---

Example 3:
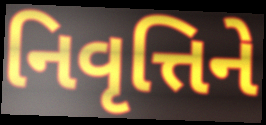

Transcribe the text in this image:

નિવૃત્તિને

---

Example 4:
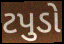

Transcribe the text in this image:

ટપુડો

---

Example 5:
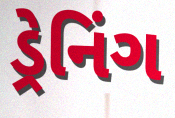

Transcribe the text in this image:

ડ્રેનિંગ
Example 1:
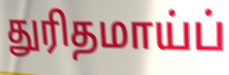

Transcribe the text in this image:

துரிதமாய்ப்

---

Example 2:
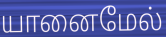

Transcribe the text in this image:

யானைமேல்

==

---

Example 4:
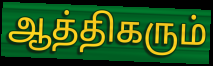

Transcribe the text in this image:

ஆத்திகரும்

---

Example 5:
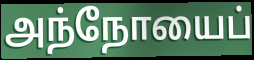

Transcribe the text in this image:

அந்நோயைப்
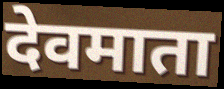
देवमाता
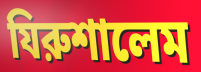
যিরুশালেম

*Exercise prompt*
Where a line in the records above contains the string "Example", copy that line.

*Answer section*
Example 3:
Example 4:
Example 5:
Example 1:
Example 2:
Example 4:
Example 5:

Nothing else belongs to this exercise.